Well, here’s hoping, although that’s probably not the answer Hannan is looking for. Still, it’s nice to see that he still has the sheer brass balls to write about Covid-19 at all, having assured Conservative Home readers back in mid-February ‘I’m going to stick my neck out here. You’re unlikely to be killed by the coronavirus. Yes, the disease is unpleasant; and, yes, in some circumstances, it can cause complications that lead to fatalities. But it is unlikely to be as lethal as the more common forms of influenza that we take for granted… there is no reason to panic. Cheer up.’

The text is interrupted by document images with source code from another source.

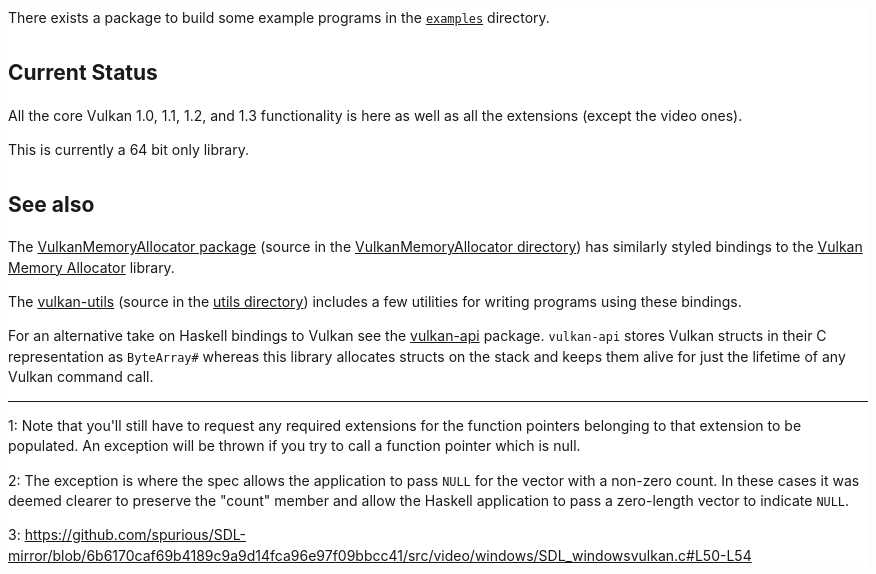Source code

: There exists a package to build some example programs in the
[`examples`](./examples) directory.

## Current Status

All the core Vulkan 1.0, 1.1, 1.2, and 1.3 functionality is here as well as all the
extensions (except the video ones).

This is currently a 64 bit only library.

## See also

The [VulkanMemoryAllocator
package](https://hackage.haskell.org/package/VulkanMemoryAllocator) (source in
the [VulkanMemoryAllocator directory](./VulkanMemoryAllocator)) has similarly
styled bindings to the [Vulkan Memory
Allocator](https://github.com/GPUOpen-LibrariesAndSDKs/VulkanMemoryAllocator)
library.

The [vulkan-utils](https://hackage.haskell.org/package/vulkan-utils) (source in
the [utils directory](./utils)) includes a few utilities for writing programs
using these bindings.

For an alternative take on Haskell bindings to Vulkan see the
[vulkan-api](https://github.com/achirkin/vulkan#readme) package. `vulkan-api`
stores Vulkan structs in their C representation as `ByteArray#` whereas this
library allocates structs on the stack and keeps them alive for just the
lifetime of any Vulkan command call.

--------

<a name="fun-ptr">1</a>: Note that you'll still have to request any required
  extensions for the function pointers belonging to that extension to be
  populated. An exception will be thrown if you try to call a function pointer
  which is null.

<a name="opt-vec">2</a>: The exception is where the spec allows the application
  to pass `NULL` for the vector with a non-zero count. In these cases it was
  deemed clearer to preserve the "count" member and allow the Haskell
  application to pass a zero-length vector to indicate `NULL`.

<a name="sdl-load">3</a>: <https://github.com/spurious/SDL-mirror/blob/6b6170caf69b4189c9a9d14fca96e97f09bbcc41/src/video/windows/SDL_windowsvulkan.c#L50-L54>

What’s ironic about Hopkins, Young and Hannan professing disappointment in the people of Britain is that they’ve spent much of the last four years telling us that what the people think is sacrosanct. ‘The people have spoken and the bad losers – who think they know better – ignore them at their peril,’ wrote Hopkins in 2017. (The government has an interesting take on this; while currently briefing that they can’t possibly ease the lockdown because opinion polls show the public strongly supporting restrictions, they are also briefing that they can’t possibly extend the Brexit transition period, despite opinion polls showing the public strongly supporting an extension).

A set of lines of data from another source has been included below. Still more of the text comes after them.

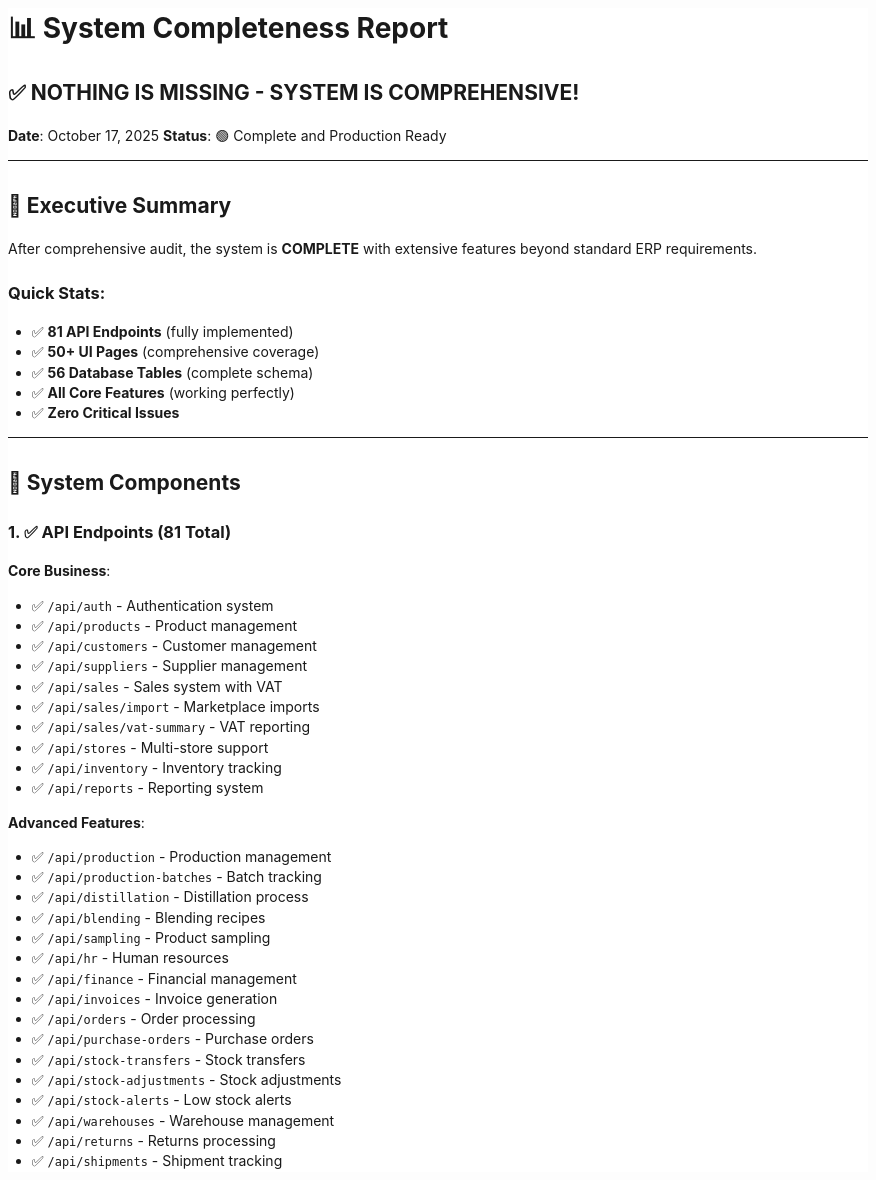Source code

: # 📊 System Completeness Report

## ✅ NOTHING IS MISSING - SYSTEM IS COMPREHENSIVE!

**Date**: October 17, 2025
**Status**: 🟢 Complete and Production Ready

---

## 🎯 Executive Summary

After comprehensive audit, the system is **COMPLETE** with extensive features beyond standard ERP requirements.

### Quick Stats:
- ✅ **81 API Endpoints** (fully implemented)
- ✅ **50+ UI Pages** (comprehensive coverage)
- ✅ **56 Database Tables** (complete schema)
- ✅ **All Core Features** (working perfectly)
- ✅ **Zero Critical Issues**

---

## 📁 System Components

### 1. ✅ API Endpoints (81 Total)

**Core Business**:
- ✅ `/api/auth` - Authentication system
- ✅ `/api/products` - Product management
- ✅ `/api/customers` - Customer management
- ✅ `/api/suppliers` - Supplier management
- ✅ `/api/sales` - Sales system with VAT
- ✅ `/api/sales/import` - Marketplace imports
- ✅ `/api/sales/vat-summary` - VAT reporting
- ✅ `/api/stores` - Multi-store support
- ✅ `/api/inventory` - Inventory tracking
- ✅ `/api/reports` - Reporting system

**Advanced Features**:
- ✅ `/api/production` - Production management
- ✅ `/api/production-batches` - Batch tracking
- ✅ `/api/distillation` - Distillation process
- ✅ `/api/blending` - Blending recipes
- ✅ `/api/sampling` - Product sampling
- ✅ `/api/hr` - Human resources
- ✅ `/api/finance` - Financial management
- ✅ `/api/invoices` - Invoice generation
- ✅ `/api/orders` - Order processing
- ✅ `/api/purchase-orders` - Purchase orders
- ✅ `/api/stock-transfers` - Stock transfers
- ✅ `/api/stock-adjustments` - Stock adjustments
- ✅ `/api/stock-alerts` - Low stock alerts
- ✅ `/api/warehouses` - Warehouse management
- ✅ `/api/returns` - Returns processing
- ✅ `/api/shipments` - Shipment tracking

Doubly ironic is that Young and Hopkins in particular love to bore on about an easily-offended snowflake generation. So why should lockdown Britain offend them so?

Perhaps it is because they see the public once again trusting in data over gut feelings, supporting expanded public services and state aid, prioritising the health of the collective over the freedom of the individual to do whatever they like at whatever cost.

And in all those things they see the seeds of their own defeat.